Insert Foot: Harry Belafonte and the social bent of ‘Day-O’
There’s a great clip that’s been going around for a couple years of the USA for Africa gang on the night they recorded “We Are the World,” back in 1985.
If you’re blissfully unaware of what USA for Africa means, congratulations. You want their big charity hit in your head as much as being locked in a rubber broom closet with Kid Rock telling you his name over and over and over for six months.
The clip shows a huge chunk of the country’s major recording artists of the day—and Dan Akroyd—between recording takes, when someone breaks into “Day-O,” AKA “The Banana Boat Song.”
As the camera pans to Harry Belafonte, the man who sang “Day-O” into worldwide cultural significance in 1956, the voices grow louder and more energetic.
What started as a playful tease erupted into a beautiful tribute, with everyone in the room yelling along and laughing.
To demonstrate just how much fun they were having—and perhaps how important Belafonte was to fellow artists—know Bob Dylan appeared to maybe, possibly almost even lift one tiny corner of his hairy upper lip into an event many historians and scientists now speculate may actually have been the closest he’s ever come to smiling on camera.
Belafonte, the singer, actor and civil rights activist, died last week at 96.
My generation may have known Belafonte best for “Day-O” appearing in 1988’s “Beetlejuice,” when the ghosts possess a room full of people and make them dance like they’re dodging falling coconuts.
I knew him best because my grandmother had the hots for him.
She did. She had his records and always warmed to him being on TV. My mom came and out said last week my grandmother always thought Belafonte was “sexy,” which was really weird because, you know … my grandma. It’s illegal to put my grandma and the word “sexy” in the same room, whatever the context.
But, you know … she was probably right, with Belafonte shaking his hips and doing all that tropical calypso music with his silky shirts unbuttoned, which I can assure you grandpas weren’t doing back in the day.
What Belfonte really was an impressive man, sexy or not.
Born in Harlem to a Jamaican mother and a father from Martinique, Belafonte’s mother was a cleaning lady who eventually took him back to Jamaica.
Despite being a favorite of white Americans trying to squeeze under limbo poles during the ’50s and ’60s, “Day-O” was a song about the working class, Belafonte told NPR in 2011. And it wasn’t as goofy-happy as we made it out to be.
“The song is a work song,” Belafonte said. “It’s about men who sweat all day long, and they are underpaid. They’re begging for the tallyman to come and give them an honest count: ‘Count the bananas that I’ve picked so I can be paid.’
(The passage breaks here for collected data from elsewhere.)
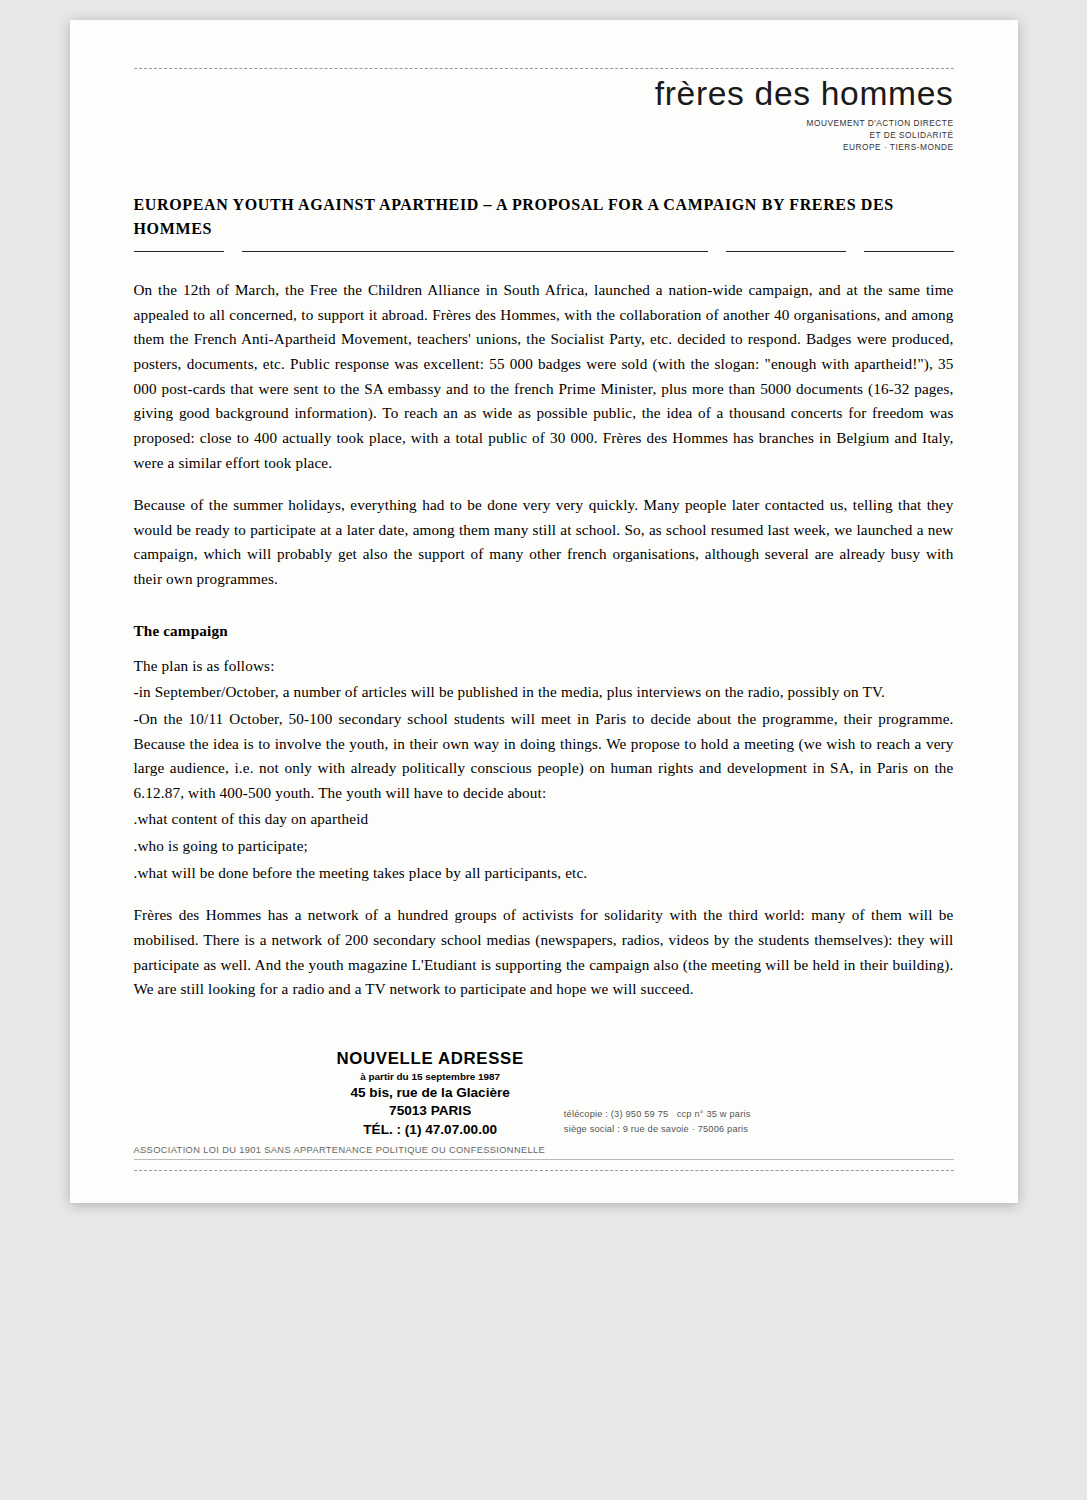frères des hommes
Mouvement d'action directe
et de solidarité
Europe · Tiers-Monde
European Youth Against Apartheid – A Proposal for a Campaign by Freres des Hommes
On the 12th of March, the Free the Children Alliance in South Africa, launched a nation-wide campaign, and at the same time appealed to all concerned, to support it abroad. Frères des Hommes, with the collaboration of another 40 organisations, and among them the French Anti-Apartheid Movement, teachers' unions, the Socialist Party, etc. decided to respond. Badges were produced, posters, documents, etc. Public response was excellent: 55 000 badges were sold (with the slogan: "enough with apartheid!"), 35 000 post-cards that were sent to the SA embassy and to the french Prime Minister, plus more than 5000 documents (16-32 pages, giving good background information). To reach an as wide as possible public, the idea of a thousand concerts for freedom was proposed: close to 400 actually took place, with a total public of 30 000. Frères des Hommes has branches in Belgium and Italy, were a similar effort took place.
Because of the summer holidays, everything had to be done very very quickly. Many people later contacted us, telling that they would be ready to participate at a later date, among them many still at school. So, as school resumed last week, we launched a new campaign, which will probably get also the support of many other french organisations, although several are already busy with their own programmes.
The campaign
The plan is as follows:
-in September/October, a number of articles will be published in the media, plus interviews on the radio, possibly on TV.
-On the 10/11 October, 50-100 secondary school students will meet in Paris to decide about the programme, their programme. Because the idea is to involve the youth, in their own way in doing things. We propose to hold a meeting (we wish to reach a very large audience, i.e. not only with already politically conscious people) on human rights and development in SA, in Paris on the 6.12.87, with 400-500 youth. The youth will have to decide about:
.what content of this day on apartheid
.who is going to participate;
.what will be done before the meeting takes place by all participants, etc.
Frères des Hommes has a network of a hundred groups of activists for solidarity with the third world: many of them will be mobilised. There is a network of 200 secondary school medias (newspapers, radios, videos by the students themselves): they will participate as well. And the youth magazine L'Etudiant is supporting the campaign also (the meeting will be held in their building). We are still looking for a radio and a TV network to participate and hope we will succeed.
NOUVELLE ADRESSE
à partir du 15 septembre 1987
45 bis, rue de la Glacière
75013 PARIS
TÉL. : (1) 47.07.00.00
télécopie : (3) 950 59 75 ccp n° 35 w paris
siège social : 9 rue de savoie · 75006 paris
ASSOCIATION LOI DU 1901 SANS APPARTENANCE POLITIQUE OU CONFESSIONNELLE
“When people sing in delight and dance and love it, they don’t really understand unless they study the song — that they’re singing a work song that’s a song of rebellion.”
I love that. It reminds me of how often politicians appropriate songs because they sound pointed, not realizing that they’re part of the class at which it’s pointed.
Belafonte fought in World War II and studied acting with Sidney Poitier at the American Negro Theatre. He was a close friend of Martin Luther King, Jr. and helped him organize the Freedom March on Washington, D.C. in 1963.
In 1959, he had a one-hour variety show on CBS called “The Revlon Revue: Tonight with Belafonte,” featuring Black and white performers. It of course pissed off a bunch of the same kind of southerners who now get angrier about men dressing as women than assault rifles being easier to buy than a Slurpee. Southern network affiliates told Belafonte he needed to eliminate the integration. He responded by quitting. But the show won the first Emmy for an African American.
He was known as a critic of those in power, including people of his own race, like President Barack Obama, whom Belafonte said didn’t do enough for the poor. He said the same about Beyonce and Jay-Z, who fired back in a song. The two later mended fences, but the point was made.
He was an outspoken Black man who used his leverage as an entertainer as far back as the 1950s, before the Civil Rights Act was enacted, which took enormous courage. He made a difference, and the world is better for him.
And … yes, he probably made a lot of white grandmas swoon.